> [Work item A] Reproduce verbatim the passage of the P24AE forum thread between "I am on my original" and "for the DPF.", inclusive.
> [Work item B] Extend the P24AE forum thread past its final post.

> [Given passage]
══════════
# Another CEL Thread: P24AE



## diesel (Jun 8, 2013)

LulzT1 said:


> Almost made it 6k miles trouble free since the last CEL. This would be like 7 or 8th issue since I bought the car new last year. Currently 24,8xx miles, should've ditched it but I love the car lol. I'll have to check my papers, but I think this is the second time I've had this one. Last time they replaced the DPF filter and the service writer called and said they were doing it again. Only found 1 thread related to this code with a sensor replacement. Only thing I noticed is my regen cycles have been between 85 to 450 miles, but that could be normal since I haven't been tracking them that long.
> 
> Anyone else have their DPF filter replaced? Is there a break in for it?


I am on my original DPF at 146K miles. Still working fine and getting 800-1000 miles per regen. I've had a couple "DPF Full" issues related to the 30 second window I posted elsewhere. Since I figured that out, I have been able to prevent it from happening. Not aware of any break-in for the DPF.
══════════
[Named joint coordinates]
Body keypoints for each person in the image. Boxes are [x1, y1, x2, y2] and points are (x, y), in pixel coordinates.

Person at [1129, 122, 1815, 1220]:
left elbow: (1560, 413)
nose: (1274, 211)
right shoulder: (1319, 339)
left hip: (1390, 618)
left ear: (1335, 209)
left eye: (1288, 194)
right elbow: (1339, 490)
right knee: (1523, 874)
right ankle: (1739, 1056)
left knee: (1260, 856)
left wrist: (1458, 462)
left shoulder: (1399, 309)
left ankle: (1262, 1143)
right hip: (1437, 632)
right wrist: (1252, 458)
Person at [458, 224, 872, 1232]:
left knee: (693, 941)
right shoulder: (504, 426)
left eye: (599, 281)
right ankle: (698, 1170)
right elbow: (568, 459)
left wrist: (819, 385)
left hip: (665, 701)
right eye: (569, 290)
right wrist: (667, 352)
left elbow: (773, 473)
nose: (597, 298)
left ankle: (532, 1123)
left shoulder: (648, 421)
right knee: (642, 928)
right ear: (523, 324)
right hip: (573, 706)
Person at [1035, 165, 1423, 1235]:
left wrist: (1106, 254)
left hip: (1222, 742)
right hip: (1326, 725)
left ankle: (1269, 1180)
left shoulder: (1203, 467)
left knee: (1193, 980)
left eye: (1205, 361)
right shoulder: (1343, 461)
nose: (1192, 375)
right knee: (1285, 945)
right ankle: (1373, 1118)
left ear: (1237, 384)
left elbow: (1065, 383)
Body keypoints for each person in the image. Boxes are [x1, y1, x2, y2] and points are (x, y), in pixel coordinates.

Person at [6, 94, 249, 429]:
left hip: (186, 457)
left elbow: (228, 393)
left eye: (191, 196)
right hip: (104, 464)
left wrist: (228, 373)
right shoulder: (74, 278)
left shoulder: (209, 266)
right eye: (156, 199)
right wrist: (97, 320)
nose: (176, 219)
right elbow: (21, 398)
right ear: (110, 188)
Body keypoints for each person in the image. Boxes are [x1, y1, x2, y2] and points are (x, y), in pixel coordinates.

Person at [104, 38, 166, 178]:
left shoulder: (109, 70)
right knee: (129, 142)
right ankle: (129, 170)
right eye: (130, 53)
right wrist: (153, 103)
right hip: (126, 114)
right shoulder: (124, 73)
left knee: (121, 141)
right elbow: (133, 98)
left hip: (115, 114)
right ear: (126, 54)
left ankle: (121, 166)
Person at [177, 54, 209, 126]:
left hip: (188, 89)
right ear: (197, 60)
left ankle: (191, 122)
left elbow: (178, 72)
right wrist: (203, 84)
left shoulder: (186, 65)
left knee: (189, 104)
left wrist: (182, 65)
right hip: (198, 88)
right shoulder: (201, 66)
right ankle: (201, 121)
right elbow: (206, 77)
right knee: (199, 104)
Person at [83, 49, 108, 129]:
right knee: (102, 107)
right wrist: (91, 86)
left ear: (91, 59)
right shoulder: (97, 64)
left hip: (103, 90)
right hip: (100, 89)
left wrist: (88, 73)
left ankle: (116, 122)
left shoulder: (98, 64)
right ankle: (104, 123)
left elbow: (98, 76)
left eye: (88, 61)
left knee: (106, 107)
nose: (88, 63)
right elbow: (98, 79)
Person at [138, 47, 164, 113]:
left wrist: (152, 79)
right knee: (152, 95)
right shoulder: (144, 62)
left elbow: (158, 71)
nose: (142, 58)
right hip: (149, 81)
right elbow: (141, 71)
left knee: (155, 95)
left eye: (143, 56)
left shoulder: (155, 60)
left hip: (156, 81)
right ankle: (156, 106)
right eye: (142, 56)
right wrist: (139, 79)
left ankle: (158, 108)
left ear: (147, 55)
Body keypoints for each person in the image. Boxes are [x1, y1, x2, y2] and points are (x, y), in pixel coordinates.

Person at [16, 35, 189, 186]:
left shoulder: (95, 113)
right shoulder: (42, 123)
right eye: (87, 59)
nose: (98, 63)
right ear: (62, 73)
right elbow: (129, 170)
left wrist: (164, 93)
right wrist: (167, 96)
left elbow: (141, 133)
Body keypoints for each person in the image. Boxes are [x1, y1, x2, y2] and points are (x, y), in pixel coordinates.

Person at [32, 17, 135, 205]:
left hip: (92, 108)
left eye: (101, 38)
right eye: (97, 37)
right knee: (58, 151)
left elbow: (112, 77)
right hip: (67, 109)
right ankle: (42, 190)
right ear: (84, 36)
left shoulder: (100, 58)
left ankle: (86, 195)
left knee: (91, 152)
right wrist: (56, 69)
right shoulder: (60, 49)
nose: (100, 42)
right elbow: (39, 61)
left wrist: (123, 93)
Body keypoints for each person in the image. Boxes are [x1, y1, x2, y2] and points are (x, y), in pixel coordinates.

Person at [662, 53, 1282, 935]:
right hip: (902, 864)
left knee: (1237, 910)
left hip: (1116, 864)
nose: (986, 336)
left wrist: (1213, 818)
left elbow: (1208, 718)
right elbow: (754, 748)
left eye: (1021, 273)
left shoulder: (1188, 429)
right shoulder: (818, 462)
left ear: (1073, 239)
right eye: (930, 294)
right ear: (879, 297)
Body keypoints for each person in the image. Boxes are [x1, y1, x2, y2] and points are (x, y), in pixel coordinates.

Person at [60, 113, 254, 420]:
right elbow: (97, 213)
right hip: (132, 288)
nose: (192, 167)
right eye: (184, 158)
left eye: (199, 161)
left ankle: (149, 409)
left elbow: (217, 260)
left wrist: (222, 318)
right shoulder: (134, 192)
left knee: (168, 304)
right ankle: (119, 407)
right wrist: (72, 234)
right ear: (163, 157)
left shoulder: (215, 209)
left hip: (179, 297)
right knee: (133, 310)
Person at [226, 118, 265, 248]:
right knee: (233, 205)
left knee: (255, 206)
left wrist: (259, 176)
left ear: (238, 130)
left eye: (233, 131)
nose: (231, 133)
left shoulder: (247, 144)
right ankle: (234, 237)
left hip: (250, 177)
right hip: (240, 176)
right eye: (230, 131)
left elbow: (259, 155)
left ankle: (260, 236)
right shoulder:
══════════
> [Answer section A]
I am on my original DPF at 146K miles. Still working fine and getting 800-1000 miles per regen. I've had a couple "DPF Full" issues related to the 30 second window I posted elsewhere. Since I figured that out, I have been able to prevent it from happening. Not aware of any break-in for the DPF.

> [Answer section B]
----------



## LulzT1 (Aug 24, 2015)

Got the car back today, particulate sensor was replaced, not the filter like I was originally told. Tech stated sensor would not respond on scantool due to internal failure/ open circuit. Interesting note, SG reported P24AE, but the invoice states P24B4.


----------



## diesel (Jun 8, 2013)

Thanks for the update. Sounds like you had a flaky sensor and likely you will be fine from here on out. That does happen.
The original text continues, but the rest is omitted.